It came with a lass
King James V of Scotland died at Falkland Palace on 14 December 1542, aged just 30. He had received news of the Scottish defeat at the Battle of Solway Moss — a humiliating rout by English forces — and then learned that his wife Mary of Guise had given birth to a daughter rather than the male heir he desperately needed. According to tradition, on hearing the news he uttered the famous words: "It came with a lass, it will pass with a lass."
The phrase referred to the Stuart dynasty, which had gained the Scottish crown through Marjorie Bruce, daughter of Robert the Bruce. James was predicting that the dynasty would end with a girl — his newborn daughter Mary. In this, he was partly wrong: the Stuart line would continue through Mary and her son James VI. But the prophecy had an eerie resonance — the last Stuart monarch, Queen Anne, was indeed a woman, and with her death in 1714, the direct Stuart line ended.
James V had been a complex king. He was cultured, building the magnificent Renaissance palace at Falkland and the additions to Stirling Castle. He was also authoritarian and acquisitive, crushing the power of the Douglas family and enriching the crown.
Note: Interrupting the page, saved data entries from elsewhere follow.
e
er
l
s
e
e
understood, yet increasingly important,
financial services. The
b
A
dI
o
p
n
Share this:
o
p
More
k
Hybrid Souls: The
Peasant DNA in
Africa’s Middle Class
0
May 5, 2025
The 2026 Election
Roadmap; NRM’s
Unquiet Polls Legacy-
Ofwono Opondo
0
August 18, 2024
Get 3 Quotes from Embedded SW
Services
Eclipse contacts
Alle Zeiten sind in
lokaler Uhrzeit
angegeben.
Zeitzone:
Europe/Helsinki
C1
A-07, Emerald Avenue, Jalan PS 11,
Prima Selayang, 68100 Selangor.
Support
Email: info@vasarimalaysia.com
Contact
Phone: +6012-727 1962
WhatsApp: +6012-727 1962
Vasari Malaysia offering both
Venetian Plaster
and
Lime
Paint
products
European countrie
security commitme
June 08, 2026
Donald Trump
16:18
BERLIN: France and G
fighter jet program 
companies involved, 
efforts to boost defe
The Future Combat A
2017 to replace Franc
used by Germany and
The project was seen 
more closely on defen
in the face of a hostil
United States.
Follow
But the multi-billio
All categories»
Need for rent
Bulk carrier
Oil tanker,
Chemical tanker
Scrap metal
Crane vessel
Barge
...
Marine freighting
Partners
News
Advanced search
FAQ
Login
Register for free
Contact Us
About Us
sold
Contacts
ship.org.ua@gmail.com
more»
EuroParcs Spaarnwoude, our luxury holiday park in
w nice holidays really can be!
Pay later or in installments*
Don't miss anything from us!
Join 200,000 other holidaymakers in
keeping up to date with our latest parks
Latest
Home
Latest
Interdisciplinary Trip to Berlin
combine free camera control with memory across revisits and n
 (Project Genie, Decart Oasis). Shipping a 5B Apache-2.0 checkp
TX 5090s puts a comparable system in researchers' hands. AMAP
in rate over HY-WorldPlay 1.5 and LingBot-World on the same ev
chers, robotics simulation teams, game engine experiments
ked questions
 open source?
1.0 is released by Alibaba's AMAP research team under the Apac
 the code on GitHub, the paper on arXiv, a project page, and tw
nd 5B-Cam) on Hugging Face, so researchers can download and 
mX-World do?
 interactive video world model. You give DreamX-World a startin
His two French marriages strengthened the Auld Alliance but alienated Henry VIII, who wanted Scotland as a satellite rather than a French ally. James's death left Scotland in the worst possible position: a week-old queen, a regency government riven by faction, and Henry VIII preparing to seize the infant Mary by force.
The regency that followed was chaotic. Scotland was torn between pro-English and pro-French factions, with the infant queen as the prize. The Rough Wooing — Henry VIII's military campaign to force a marriage alliance — devastated southern Scotland. Mary was eventually sent to France for safety, beginning the extraordinary journey that would take her from the cradle to the scaffold. Falkland Palace, where James V died, still stands in the village of Falkland in Fife — one of Scotland's finest Renaissance buildings and one of the most atmospheric royal residences in the country.